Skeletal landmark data
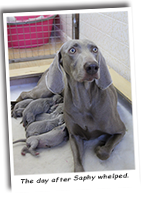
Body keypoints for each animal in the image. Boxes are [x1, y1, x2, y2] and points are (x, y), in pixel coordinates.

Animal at [15, 39, 125, 172]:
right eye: (72, 50)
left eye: (95, 49)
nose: (92, 66)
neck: (85, 101)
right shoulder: (74, 136)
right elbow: (78, 164)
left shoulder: (121, 129)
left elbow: (104, 153)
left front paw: (101, 148)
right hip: (43, 91)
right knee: (24, 93)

* [Exercise prompt] Search the records for the string "right", and copy every line that holds it.

* [Response to this task]
right eye: (72, 50)
right shoulder: (74, 136)
right elbow: (78, 164)
right hip: (43, 91)
right knee: (24, 93)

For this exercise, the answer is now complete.